(TEXT BLOCK):
%%
This doesn't work so well when you a) disallow tracking cookies and b) don't use...

snazz · on May 14, 2020

If you're not using DNS over HTTPS, then they're still tracking your DNS queries regardless of which server you use.

fullstop · on May 14, 2020

I wonder how big a hosts file could get before it degraded performance?

You can still do DNS over VPN. That is, I could set up an unbound cache on a VPS and secure my traffic to that server using wireguard or openvpn. This just pushes the eyeballs out of my home and into someone else's datacenter, though.

snazz · on May 14, 2020

I'm guessing that the time required to open the hosts file for reading would eclipse the amount of time required to parse it and do a linear search on the entries. I would think that the file would have to be measured in the hundreds of megabytes for performance to be a significant consideration, but I haven't benchmarked it.

kortex · on May 14, 2020

Just set up a pihole/dnsmasq. You'll need to point that at your desired DNS (I use 1.1.1.1, but if I were more paranoid I'd tunnel it)

brenden2 · on May 14, 2020

This is true, but it requires deep packet inspection, and that's something which usually isn't on by default. They might enable it for specific clients under some circumstances, but I haven't heard of ISPs logging that level of detail permanently. I suppose the could run a service that just inspects DNS packets, pulls out the domains, and correlates them with each client, but I haven't heard of that being deployed in the wild (although perhaps that's changed).

Their DNS severs, however, and definitely doing this, and they sell that data to 3rd parties.

TLS SNI also leaks the domain name, but again that would require deep packet inspection to extract and correlate with the clients. Definitely possible, but probably not deployed.

tialaramex · on May 14, 2020

DNS blocking is an affordable technology deployed in many countries. For example in the UK if you use the sort of large ISP advertised on TV it has DNS blocking.

With DNS blocking if you try to look up a "forbidden" FQDN you get back either a bogus NXDOMAIN or A records chosen by the blocker.

DoH bypasses DNS blocking pretty cheaply. DNSSEC would detect it and stop but doesn't bypass it. Tor bypasses it but at considerable cost.
%%
(THINGS TO DO):
1. List each distinct username that signs a post in the DNS privacy thread.
2. In the DNS privacy thread, which DNS server does kortex say they point their setup at?
3. Resume the DNS privacy thread with the next post, starting right after its final sentence.

(SUPPLIED ENTRIES):
%%
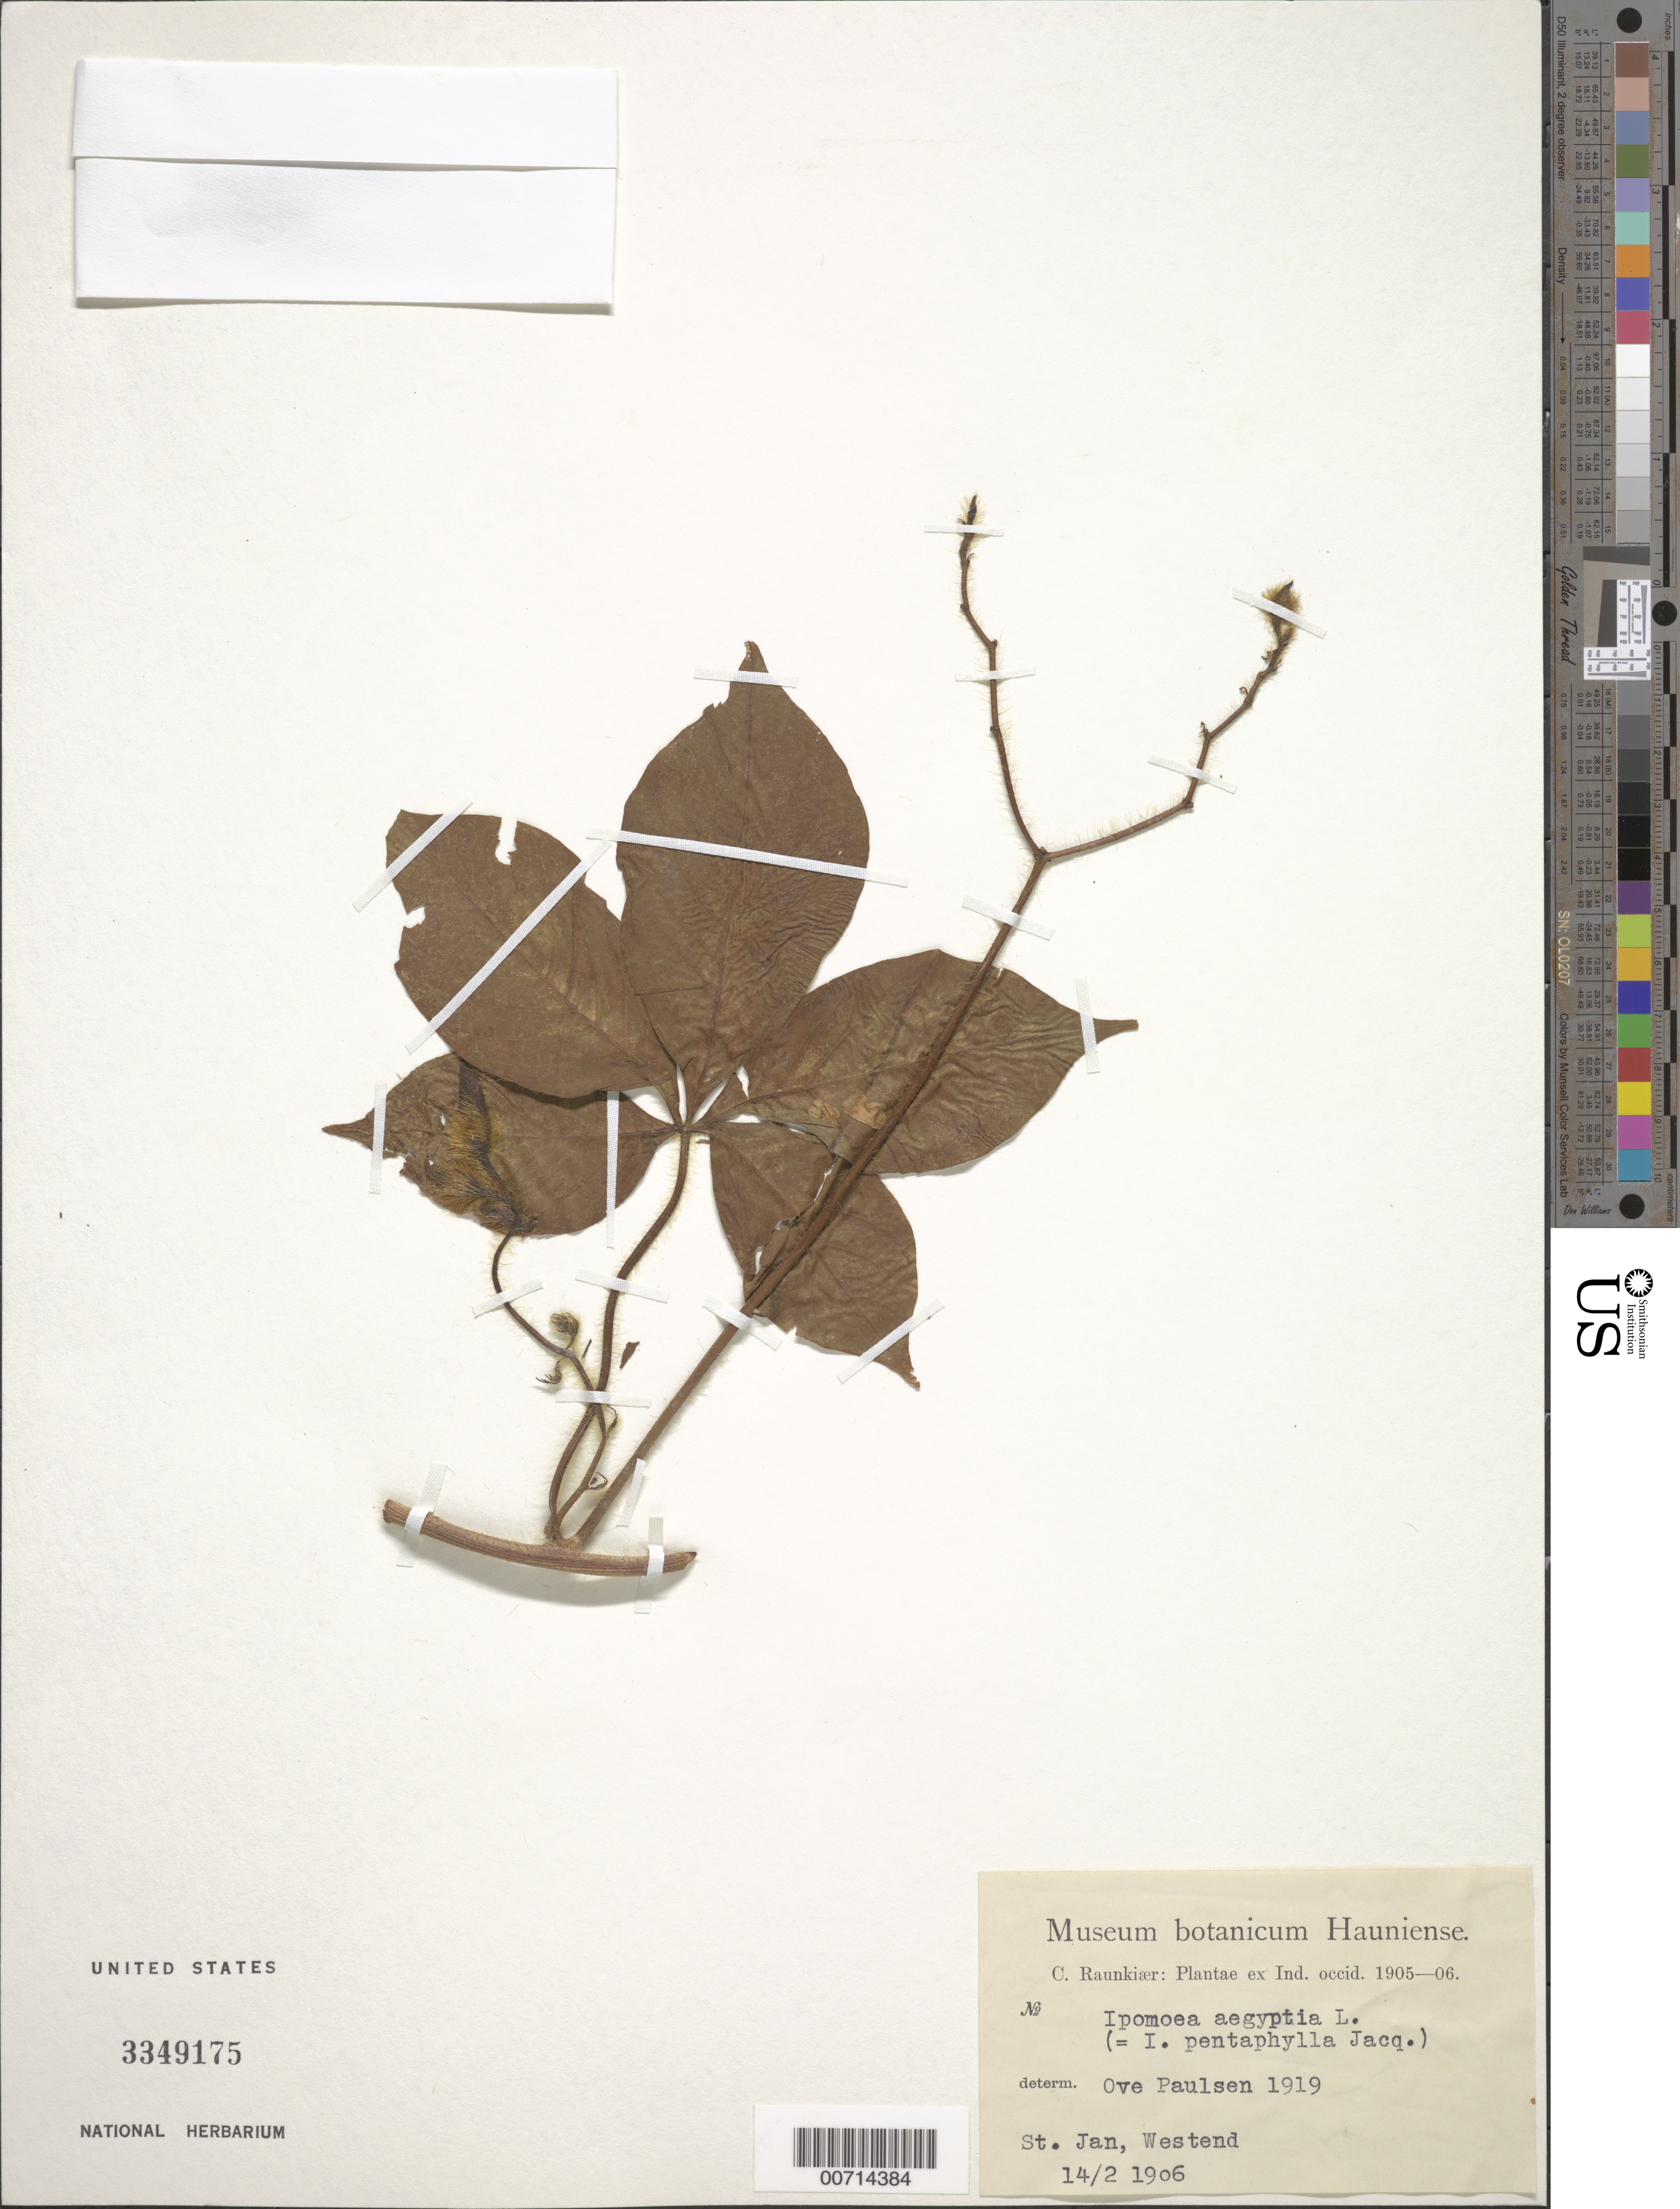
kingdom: Plantae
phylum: Tracheophyta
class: Magnoliopsida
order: Solanales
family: Convolvulaceae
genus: Distimake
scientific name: Distimake aegyptius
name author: (L.) A. R. Simões & Staples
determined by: Strong, Mark T., (BOT), Smithsonian Institution - National Museum of Natural History (UNITED STATES)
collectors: C. Raunkiær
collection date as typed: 14 Feb 1906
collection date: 1906-02-14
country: U.S. Virgin Islands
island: St. John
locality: Westend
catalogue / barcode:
%%
(TASK-BY-TASK RESULTS):
1. snazz, fullstop, kortex, brenden2, tialaramex

2. 1.1.1.1

3.
The (eventually indefinitely delayed) UK government plans to institute mandatory censorship of the Internet relied on DNS blocking as their backstop. The idea was if anybody anywhere in the world didn't voluntarily agree to obey censorship rules, they'd be blocked in the UK. The government would just accept that some proportion of users would install Tor to bypass that restriction. DoH means "some proportion of users" potentially becomes "everybody with a modern browser" and that was not palatable.

fullstop · on May 14, 2020

DPI is available on inexpensive routers now and has been an option on Cisco/Fortigate/Palo Alto/Ubiquiti gear for ages. I have no doubt that it is heavily used at most IPSs.

brenden2 · on May 14, 2020

There's a big different between the data being available vs. being put to use. ISPs have no incentive to put a bunch of effort into collecting data from the 1% or less of their customers which don't use their DNS servers. Thus, it's extremely unlikely they run packet inspection on every packet just so that they can collect browsing history from people who are privacy conscious.

34679 · on May 14, 2020

I'm curious about a case like duckduckgo, which uses https, but puts your search term in the url.

brenden2 · on May 14, 2020

The path and query string are only transmitted over TLS, so it should be fine so long as you never use HTTP without TLS.

tialaramex · on May 14, 2020

Indeed, let's break it down:

The scheme (https) is implied but isn't transmitted anywhere. An adversary can infer you used HTTPS because it was port 443 and looks like TLS traffic.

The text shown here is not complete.